Hospitals with the lowest mortality ratios were Saint John Regional Hospital (62), Edmonton’s Royal Alexandra Hospital (66) and Brant Community Health Care System — Brantford General site, Brantford, Ont. (66).
Overall, Ontario hospitals scored between 66 and 112. Other Ontario hospitals with low mortality ratios included the Windsor Regional Hospital (81), Kitchener’s St. Mary’s General Hospital (69), the Greater Toronto area’s Markham Stouffville Hospital (71) and William Osler Health Centre (72), Thunder Bay Regional Health Sciences Centre (72) and St. Michael’s Hospital in Toronto (76).
In Ottawa, The Ottawa Hospital had a mortality ratio of 91 while the Queensway-Carleton Hospital had an overall ratio of 90.
Hospitals and health authorities in British Columbia ranged from 69 to 103, while Alberta scored from 66 to 109.
Saskatchewan had in-hospital mortality ratios ranging from 67 to 94.
“We’re not at zero per cent and I’m not sure if we would ever get there. That would be the ideal,” said Pamela Fralick, president and CEO of the Canadian health care Association, a federation of provincial and territorial hospital and health organizations.
“But we’ve made massive progress and we just have to keep building on it.”
Hospital mortality rates began to be collected around the time of SARS — a public health emergency that illustrated just how rapidly communicable diseases can spread in hospitals and that heightened awareness around infection control measures as basic as hand-washing, Fralick said.
It was also when the 10-year, federal-provincial health accord was signed, “so more resources were being put back into the health system that had been taken out throughout the 90s,” she said.
Surgical checklists are also being implemented across the country. Like pilots before take-off, surgeons, nurses and anesthesiologists go through a core set of safety checks before operating — is this the right patient, for example, has the surgical site been marked, have the instruments, swabs and sponges been counted?
Checklists “have proven to be hugely effective in reducing adverse events,” Fralick said.
While half of hospitals saw their mortality ratios drop by an average of 16 to 17 per cent over the past seven years, death rates have remained about the same for 44 per cent of hospitals and have significantly increased for three per cent of hospitals.
“It tells us we’ve got more work to do,” Fralick said.
The Canadian Adverse Events Study published in 2004 suggested that, of the almost 2.5 million annual hospital admissions in Canada, about 185,000 are associated with an adverse event — meaning an unintended injury or complication resulting in a prolonged hospital stay, disability or death.

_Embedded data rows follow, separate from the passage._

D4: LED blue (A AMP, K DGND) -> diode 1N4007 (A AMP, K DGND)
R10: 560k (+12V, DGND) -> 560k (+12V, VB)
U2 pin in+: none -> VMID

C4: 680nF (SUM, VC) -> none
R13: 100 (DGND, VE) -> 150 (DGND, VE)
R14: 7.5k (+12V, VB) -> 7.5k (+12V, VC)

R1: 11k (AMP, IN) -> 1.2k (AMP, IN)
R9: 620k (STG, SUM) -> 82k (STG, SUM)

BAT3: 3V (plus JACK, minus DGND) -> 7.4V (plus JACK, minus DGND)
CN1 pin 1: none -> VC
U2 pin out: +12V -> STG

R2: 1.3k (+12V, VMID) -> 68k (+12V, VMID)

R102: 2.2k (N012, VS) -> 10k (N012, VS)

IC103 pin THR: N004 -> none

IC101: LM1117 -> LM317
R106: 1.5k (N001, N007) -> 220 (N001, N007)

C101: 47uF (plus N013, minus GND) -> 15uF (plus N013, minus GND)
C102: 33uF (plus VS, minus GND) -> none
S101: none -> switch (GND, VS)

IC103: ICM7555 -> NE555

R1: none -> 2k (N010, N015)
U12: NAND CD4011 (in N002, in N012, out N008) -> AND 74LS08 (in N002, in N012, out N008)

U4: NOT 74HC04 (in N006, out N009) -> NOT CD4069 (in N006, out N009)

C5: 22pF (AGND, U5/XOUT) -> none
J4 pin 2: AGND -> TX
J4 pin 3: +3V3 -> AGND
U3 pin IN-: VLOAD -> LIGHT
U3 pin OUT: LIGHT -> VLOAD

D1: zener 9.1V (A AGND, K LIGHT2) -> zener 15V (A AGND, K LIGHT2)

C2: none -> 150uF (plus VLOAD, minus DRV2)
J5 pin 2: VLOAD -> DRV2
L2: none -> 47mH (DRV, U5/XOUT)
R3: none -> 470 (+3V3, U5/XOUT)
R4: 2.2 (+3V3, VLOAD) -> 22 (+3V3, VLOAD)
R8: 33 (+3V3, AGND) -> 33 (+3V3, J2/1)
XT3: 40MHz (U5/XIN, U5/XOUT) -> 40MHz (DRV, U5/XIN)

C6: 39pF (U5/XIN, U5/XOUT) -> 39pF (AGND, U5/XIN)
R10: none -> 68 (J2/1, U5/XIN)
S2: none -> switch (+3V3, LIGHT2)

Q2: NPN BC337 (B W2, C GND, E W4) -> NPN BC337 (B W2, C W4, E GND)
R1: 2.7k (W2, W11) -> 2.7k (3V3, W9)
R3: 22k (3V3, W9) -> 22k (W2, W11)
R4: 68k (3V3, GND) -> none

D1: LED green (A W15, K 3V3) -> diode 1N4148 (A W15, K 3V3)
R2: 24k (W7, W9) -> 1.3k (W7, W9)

Close to 70,000 are potentially preventable.
That study’s lead author, Ross Baker, said hospital mortality ratios aren’t a perfect reflection of what’s going on in hospitals.
“But I think it’s an important signal — particularly for places that are not improving or, in fact, are getting worse,” said Baker, a professor in the department of health policy, management and evaluation at the University of Toronto.
Hospital-acquired infections continue to be a concern, he said, and as care becomes more complex and invasive, “it raises the risk that things can go wrong.”